▶ Supplied passage:
____________

After All The Fuss, Public Health Covers Few
(AP Photo/Dino Vournas) Speaker of the House Nancy Pelosi, speaks about healthcare reform at a press conference at Chinese Hospital, Saturday, Oct. 31, 2009 in San Francisco.
RICARDO ALONSO-ZALDIVAR | The Associated Press via YellowBrix
November 02, 2009
WASHINGTON (AP) – What’s all the fuss about? After all the noise over Democrats’ push for a government insurance plan to compete with private carriers, coverage numbers are finally in: Two percent.
That’s the estimated share of Americans younger than 65 who’d sign up for the public option plan under the health care bill that Speaker Nancy Pelosi, D-Calif., is steering toward House approval.
The underwhelming statistic is raising questions about whether the government plan will be the iron-fisted competitor that private insurers warn will shut them down or a niche operator that becomes a haven for patients with health insurance horror stories.
Some experts are wondering if lawmakers have wasted too much time arguing about the public plan, giving short shrift to basics such as ensuring that new coverage will be affordable.

____________

▶ Material provided:
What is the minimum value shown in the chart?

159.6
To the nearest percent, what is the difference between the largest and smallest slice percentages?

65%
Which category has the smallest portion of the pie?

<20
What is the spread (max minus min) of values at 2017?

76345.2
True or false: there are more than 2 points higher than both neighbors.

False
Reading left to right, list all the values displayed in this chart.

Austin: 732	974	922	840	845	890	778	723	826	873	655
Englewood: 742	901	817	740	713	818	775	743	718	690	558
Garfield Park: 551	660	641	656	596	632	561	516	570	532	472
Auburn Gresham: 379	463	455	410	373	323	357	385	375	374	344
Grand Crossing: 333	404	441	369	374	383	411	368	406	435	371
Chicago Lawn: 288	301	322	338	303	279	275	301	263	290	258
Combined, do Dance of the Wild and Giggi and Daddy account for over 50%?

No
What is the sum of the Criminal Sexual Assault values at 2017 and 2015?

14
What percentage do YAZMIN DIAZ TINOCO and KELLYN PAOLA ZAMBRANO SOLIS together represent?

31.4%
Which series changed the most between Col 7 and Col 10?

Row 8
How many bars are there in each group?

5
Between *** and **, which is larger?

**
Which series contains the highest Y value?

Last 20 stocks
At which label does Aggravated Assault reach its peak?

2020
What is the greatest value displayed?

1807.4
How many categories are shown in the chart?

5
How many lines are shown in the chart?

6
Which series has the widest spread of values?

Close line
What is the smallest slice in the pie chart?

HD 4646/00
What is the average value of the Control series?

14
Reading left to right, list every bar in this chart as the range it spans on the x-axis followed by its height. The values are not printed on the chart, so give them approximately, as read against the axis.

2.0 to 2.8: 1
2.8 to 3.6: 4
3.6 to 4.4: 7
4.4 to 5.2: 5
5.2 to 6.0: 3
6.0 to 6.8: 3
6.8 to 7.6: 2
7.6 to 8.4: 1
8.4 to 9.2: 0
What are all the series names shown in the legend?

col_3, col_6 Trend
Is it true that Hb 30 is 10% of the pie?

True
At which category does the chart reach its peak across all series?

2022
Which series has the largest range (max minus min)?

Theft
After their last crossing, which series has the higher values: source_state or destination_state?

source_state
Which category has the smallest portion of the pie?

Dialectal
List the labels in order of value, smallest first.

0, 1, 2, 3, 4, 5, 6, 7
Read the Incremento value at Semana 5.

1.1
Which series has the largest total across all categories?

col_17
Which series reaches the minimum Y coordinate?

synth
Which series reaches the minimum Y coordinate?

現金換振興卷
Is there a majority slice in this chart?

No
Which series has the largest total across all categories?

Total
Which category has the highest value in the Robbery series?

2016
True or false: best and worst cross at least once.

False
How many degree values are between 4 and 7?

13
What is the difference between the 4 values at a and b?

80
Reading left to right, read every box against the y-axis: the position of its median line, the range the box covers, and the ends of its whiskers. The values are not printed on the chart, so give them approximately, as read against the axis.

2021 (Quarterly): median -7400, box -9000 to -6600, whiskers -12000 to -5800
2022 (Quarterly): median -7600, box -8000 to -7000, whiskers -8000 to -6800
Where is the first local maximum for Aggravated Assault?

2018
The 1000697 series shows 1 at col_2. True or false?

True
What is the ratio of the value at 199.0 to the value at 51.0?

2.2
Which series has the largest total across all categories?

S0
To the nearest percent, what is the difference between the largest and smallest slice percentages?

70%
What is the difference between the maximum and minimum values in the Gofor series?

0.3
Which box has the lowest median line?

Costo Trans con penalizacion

____________

▶ Things to do:
- A) Translate this sentence from the news report on the public health insurance option into Spanish: "Some experts are wondering if lawmakers have wasted too much time arguing about the public plan, giving short shrift to basics such as ensuring that new coverage will be affordable."
- B) Pick up the news report on the public health insurance option after its last sentence and carry it on for another paragraph or two.

▶ Answers for this exercise:
- A) Algunos expertos se preguntan si los legisladores han perdido demasiado tiempo discutiendo sobre el plan público y han descuidado aspectos básicos, como garantizar que la nueva cobertura sea asequible.

- B)
“The public option is a significant issue, but its place in the debate is completely out of proportion to its actual importance to consumers,” said Drew Altman, president of the nonpartisan Kaiser Family Foundation. “It has sucked all the oxygen out of the room and diverted attention from bread-and-butter consumer issues, such as affordable coverage and comprehensive benefits.”
The Democratic health care bills would extend coverage to the uninsured by providing government help with premiums and prohibiting insurers from excluding people in poor health or charging them more. But to keep from piling more on the federal deficit, most of the uninsured will have to wait until 2013 for help. Even then, many will have to pay a significant share of their own health care costs.
The latest look at the public option comes from the Congressional Budget Office, the nonpartisan economic analysts for lawmakers.
It found that the scaled back government plan in the House bill wouldn’t overtake private health insurance. To the contrary, it might help the insurers a little.
The budget office estimated that about 6 million people would sign up for the public option in 2019, when the House bill is fully phased in. That represents about 2 percent of a total of 282 million Americans under age 65. (Older people are covered through Medicare.)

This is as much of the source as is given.